Great book for movie lovers or those interested in finding new meaning in cinema. His style and structure made for a quick read, and he covered all genres of movies - citing examples from the last 100 years. This book is a great addition to what Josh discusses on "Filmspotting" (podcast).
I've enjoyed watching films my entire life. I've also been a Christian my entire life. I've never considered weaving the two together as a way to enrich the experiences that both offer. Larsen does just that without being too preachy. Even if you don't consider yourself to be religious this book offers what all great books do...a chance to consider something from a different perspective.
Hard to believe, but Josh Larsen dissects his faith and how he prays through this amazing book about where art and expressions to God meet. I recommend this book to anyone who loves film and would like a guide to view films through a new lens. Also, for those who would like a better understanding of the conceits if different forms of prayer.
Larsen's book dives into different types of prayers and shows how they echo in an array of movies. I really enjoyed spending time reading about a lot of these films again and seeing the way Josh would bounce his ideas and spirituality off of each of them.
The discussions come in nice sized pieces, where you can jump in and peek at a movie or thought for a few minutes, or you can sit down for an hour and read several. Each chapter gives a few examples from several different genres of film too, so the book moves nicely. Josh has also done the heavy lifting on a lot of the religious text so you don't have to. My college required a few religion classes as part of the core requirements, and while I enjoyed the in class discussions I always struggled to keep up with the reading. This book really operates as a free flowing conversation and without ever slowing down, it expertly weaves in some really good thoughts from all sorts of notable texts.

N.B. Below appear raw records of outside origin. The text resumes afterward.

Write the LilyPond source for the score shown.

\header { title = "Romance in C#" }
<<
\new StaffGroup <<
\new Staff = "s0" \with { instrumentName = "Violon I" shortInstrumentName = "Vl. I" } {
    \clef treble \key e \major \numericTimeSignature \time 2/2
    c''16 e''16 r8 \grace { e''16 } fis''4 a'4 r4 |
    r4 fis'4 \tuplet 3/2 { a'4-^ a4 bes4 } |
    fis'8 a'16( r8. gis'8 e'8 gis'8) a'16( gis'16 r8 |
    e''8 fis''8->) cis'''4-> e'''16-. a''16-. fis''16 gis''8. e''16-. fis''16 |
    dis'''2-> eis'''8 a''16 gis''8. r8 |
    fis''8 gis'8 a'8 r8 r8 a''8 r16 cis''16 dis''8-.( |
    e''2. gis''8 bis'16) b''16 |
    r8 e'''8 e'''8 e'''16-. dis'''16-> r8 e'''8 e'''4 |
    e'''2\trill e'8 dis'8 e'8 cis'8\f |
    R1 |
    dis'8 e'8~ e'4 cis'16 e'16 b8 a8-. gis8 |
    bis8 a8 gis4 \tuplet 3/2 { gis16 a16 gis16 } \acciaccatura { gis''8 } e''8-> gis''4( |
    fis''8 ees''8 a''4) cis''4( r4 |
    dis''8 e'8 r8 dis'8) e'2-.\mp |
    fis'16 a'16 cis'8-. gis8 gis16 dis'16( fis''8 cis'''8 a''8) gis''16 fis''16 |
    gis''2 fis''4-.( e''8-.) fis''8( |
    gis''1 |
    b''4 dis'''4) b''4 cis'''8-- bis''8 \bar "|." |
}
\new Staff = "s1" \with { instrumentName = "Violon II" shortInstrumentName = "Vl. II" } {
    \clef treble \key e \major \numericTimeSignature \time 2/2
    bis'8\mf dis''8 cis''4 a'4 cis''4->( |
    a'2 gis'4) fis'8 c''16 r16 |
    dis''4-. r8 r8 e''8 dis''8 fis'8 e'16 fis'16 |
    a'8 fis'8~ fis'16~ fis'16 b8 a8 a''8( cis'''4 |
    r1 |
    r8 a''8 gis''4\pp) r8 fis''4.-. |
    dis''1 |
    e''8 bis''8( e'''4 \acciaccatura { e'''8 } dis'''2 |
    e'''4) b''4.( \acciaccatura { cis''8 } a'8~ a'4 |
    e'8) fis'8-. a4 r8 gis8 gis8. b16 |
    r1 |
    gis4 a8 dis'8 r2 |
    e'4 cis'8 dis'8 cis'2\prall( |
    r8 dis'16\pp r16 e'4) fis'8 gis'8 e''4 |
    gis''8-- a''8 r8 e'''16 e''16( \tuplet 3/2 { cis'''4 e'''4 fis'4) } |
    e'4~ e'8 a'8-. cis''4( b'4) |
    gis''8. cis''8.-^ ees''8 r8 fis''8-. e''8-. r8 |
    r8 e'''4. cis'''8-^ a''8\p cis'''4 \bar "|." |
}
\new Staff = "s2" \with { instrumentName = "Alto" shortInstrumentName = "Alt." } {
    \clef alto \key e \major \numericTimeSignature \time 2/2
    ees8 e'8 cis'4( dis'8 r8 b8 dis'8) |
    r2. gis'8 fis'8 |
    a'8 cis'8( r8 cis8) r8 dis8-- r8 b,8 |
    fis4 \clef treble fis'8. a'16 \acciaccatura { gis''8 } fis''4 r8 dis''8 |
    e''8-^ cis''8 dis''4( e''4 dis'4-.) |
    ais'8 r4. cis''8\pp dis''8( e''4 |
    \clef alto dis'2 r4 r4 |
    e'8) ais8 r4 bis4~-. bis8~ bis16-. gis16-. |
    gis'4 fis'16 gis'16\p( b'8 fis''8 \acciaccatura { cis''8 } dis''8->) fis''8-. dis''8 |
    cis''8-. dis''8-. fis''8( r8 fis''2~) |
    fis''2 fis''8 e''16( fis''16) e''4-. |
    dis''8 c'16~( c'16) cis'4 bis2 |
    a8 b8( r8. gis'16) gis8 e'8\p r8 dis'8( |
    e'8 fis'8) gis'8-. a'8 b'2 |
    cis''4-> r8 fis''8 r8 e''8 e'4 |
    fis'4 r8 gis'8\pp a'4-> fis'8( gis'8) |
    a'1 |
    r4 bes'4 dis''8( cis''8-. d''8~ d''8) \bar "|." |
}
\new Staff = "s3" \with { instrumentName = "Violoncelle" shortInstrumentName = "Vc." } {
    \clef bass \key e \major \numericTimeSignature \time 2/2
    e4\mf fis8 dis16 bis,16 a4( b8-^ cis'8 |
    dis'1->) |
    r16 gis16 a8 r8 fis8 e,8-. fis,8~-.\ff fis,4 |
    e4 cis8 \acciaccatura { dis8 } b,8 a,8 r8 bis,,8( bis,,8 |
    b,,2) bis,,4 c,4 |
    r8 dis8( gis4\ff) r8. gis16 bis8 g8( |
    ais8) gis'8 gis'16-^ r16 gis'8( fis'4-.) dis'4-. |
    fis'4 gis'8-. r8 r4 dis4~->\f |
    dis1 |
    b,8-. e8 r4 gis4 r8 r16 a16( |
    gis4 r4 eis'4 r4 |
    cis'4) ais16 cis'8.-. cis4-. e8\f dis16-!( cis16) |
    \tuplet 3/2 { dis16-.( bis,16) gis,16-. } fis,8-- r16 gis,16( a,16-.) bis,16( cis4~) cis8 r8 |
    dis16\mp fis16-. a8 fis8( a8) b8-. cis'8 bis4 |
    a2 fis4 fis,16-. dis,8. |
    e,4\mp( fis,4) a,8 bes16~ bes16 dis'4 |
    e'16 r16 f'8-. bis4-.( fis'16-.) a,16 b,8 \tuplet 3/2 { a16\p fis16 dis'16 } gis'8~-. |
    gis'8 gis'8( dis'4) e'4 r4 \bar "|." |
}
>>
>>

As a committed atheist, I wouldn't typically select Josh Larsen's "Movies as Prayers" as a film book of interest. However, I'm a huge fan of Larsen's work, particularly as co-host of Filmspotting, and I'm pleased to say that "Movies as Prayers" is a thoughtful and illuminating read, even for non-believers. Larsen argues that prayer "is a human instinct, an urge that lies deep within us" and that movies are one way that audiences can communicate with God through the emotions and ideas they provoke. He identifies nine forms of prayer (praise, yearning, lament, anger, confessions, reconciliation, obedience, meditation/contemplation) and then illustrates each with interesting examples from a wide variety of films. To his great credit, Larsen cites films both old and contemporary, American and foreign, and classic and cult. Introspection is the key here and, whether you choose to pray or not, Larsen makes a compelling case for how movies express our most human and critical desires. His observations, even on the most famous of films, are consistently thought provoking. For example, though "Godzilla" has been frequently discussed as a commentary on nuclear fear in the wake of Hiroshima/Nagasaki, Larsen points out that Godzilla's roar is "actually a wail of sorrow" and that "the giant beast isn't terrorizing; it's crying." Another critic might not have achieved this insight, yet Larsen does so by viewing the film as a prayer of lament. Similarly, when discussing reconciliation, Larsen offers a thoughtful discussion of "Tangerine" the recent independent film about transgender prostitutes. He explains how the film encouraged him to identify with characters radically unlike himself. In a beautiful combination of self revelation and film criticism, he notes, "We must recognize before we can reconcile - especially in instances where we are too blinded by privilege, comfort, and tradition to even notice that reconciliation is needed." Throughout the book, Larsen cites a variety of religious sources to support his argument and, for the uninitiated, some of these prove a bit dull. I also found it unusual that Larsen cited almost no film criticism - popular or academic - and I think the book might have improved by incorporating the wide range of voices available on the intersection of film with philosophy and religion. However, Larsen achieves a lot with this compact and highly interesting book, an approach to film that I hope others will explore further.